## Task inputs:
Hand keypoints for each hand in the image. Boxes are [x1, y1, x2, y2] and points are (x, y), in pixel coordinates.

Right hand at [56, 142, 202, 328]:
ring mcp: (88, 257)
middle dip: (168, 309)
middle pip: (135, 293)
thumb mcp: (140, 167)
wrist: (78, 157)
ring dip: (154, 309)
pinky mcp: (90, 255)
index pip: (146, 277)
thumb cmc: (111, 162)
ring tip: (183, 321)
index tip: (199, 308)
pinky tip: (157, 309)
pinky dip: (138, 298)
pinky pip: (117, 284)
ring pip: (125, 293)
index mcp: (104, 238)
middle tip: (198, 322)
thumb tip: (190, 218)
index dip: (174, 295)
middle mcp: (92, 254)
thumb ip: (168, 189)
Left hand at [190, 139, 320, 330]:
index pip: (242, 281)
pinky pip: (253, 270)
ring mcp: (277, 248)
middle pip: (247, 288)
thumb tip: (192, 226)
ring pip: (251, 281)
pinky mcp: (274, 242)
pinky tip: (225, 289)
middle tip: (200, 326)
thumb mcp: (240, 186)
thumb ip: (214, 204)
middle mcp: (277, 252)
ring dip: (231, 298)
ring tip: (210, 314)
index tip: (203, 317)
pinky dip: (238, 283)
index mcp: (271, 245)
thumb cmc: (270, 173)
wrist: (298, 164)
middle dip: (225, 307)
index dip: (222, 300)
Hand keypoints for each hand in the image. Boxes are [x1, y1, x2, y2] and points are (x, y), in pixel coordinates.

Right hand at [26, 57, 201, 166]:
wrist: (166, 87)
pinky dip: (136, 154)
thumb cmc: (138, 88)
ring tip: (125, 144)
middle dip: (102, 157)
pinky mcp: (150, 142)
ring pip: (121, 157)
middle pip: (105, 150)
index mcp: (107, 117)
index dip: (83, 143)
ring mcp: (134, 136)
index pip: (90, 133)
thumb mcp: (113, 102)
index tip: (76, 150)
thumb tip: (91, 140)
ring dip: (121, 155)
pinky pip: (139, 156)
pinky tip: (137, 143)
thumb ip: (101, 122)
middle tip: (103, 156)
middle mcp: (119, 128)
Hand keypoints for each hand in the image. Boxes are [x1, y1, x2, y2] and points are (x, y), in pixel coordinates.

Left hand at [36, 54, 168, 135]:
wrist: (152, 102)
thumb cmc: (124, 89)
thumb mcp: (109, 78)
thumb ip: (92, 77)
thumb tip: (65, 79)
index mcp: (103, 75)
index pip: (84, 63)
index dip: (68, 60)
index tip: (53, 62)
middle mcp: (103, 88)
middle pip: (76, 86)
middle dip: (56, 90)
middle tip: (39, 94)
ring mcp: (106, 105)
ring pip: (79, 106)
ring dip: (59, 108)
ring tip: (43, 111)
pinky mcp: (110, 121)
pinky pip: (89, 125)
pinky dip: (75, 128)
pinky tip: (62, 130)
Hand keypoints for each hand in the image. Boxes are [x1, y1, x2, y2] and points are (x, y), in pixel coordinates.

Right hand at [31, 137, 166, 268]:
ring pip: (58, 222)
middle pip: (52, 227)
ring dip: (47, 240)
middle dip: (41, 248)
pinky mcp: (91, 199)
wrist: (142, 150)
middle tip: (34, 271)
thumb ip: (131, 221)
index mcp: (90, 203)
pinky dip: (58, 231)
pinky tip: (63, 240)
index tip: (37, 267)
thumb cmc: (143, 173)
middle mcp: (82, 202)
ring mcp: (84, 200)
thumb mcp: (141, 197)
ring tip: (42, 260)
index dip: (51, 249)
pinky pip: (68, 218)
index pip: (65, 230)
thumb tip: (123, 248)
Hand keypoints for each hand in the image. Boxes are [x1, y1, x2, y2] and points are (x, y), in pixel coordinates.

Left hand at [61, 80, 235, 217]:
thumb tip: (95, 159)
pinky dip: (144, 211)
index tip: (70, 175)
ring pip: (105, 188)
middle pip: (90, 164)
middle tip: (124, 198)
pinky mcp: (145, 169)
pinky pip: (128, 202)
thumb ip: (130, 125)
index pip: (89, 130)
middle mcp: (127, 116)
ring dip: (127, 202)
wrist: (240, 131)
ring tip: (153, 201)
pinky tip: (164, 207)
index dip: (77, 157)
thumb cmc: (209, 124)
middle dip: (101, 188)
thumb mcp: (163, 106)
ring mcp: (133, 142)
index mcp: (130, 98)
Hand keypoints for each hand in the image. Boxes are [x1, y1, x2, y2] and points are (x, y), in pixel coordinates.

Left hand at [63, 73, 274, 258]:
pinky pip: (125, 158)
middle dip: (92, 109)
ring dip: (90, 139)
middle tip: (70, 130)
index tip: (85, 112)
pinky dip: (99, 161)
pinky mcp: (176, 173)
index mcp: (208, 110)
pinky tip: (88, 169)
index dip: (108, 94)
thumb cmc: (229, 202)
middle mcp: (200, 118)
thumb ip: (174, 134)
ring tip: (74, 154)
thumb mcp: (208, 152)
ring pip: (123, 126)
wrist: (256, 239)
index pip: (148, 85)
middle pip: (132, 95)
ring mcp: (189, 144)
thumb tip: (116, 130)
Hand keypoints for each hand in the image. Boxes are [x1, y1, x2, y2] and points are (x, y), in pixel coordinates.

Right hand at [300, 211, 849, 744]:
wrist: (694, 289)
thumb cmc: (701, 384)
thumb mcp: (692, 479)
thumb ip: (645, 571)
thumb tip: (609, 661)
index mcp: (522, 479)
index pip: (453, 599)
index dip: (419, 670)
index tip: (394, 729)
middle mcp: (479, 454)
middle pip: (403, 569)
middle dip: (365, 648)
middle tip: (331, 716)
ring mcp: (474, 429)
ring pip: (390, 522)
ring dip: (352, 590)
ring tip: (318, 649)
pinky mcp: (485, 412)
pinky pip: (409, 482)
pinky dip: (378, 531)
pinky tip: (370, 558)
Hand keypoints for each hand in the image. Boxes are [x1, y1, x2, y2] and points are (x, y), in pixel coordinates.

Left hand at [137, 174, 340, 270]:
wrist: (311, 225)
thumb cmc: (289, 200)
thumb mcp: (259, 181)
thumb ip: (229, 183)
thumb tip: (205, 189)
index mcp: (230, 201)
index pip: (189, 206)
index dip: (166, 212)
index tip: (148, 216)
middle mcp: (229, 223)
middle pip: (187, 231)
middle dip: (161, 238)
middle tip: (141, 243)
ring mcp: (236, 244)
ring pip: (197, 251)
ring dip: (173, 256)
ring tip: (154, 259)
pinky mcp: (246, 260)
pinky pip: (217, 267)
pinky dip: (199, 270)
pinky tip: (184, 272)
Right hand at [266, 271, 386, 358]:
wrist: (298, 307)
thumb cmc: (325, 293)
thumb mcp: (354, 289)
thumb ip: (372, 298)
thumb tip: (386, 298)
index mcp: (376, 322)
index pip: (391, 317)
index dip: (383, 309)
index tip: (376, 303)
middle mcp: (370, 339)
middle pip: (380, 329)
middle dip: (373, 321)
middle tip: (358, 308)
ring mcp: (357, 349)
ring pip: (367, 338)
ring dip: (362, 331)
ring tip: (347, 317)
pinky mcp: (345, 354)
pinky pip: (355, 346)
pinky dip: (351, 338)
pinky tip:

## Aim of the task:
Copy from the entries only those lines that hold the word "wrist".

## Result of the exercise:
wrist: (78, 157)
wrist: (298, 164)
wrist: (166, 87)
wrist: (152, 102)
wrist: (142, 150)
wrist: (240, 131)
wrist: (256, 239)
wrist: (694, 289)
wrist: (311, 225)
wrist: (298, 307)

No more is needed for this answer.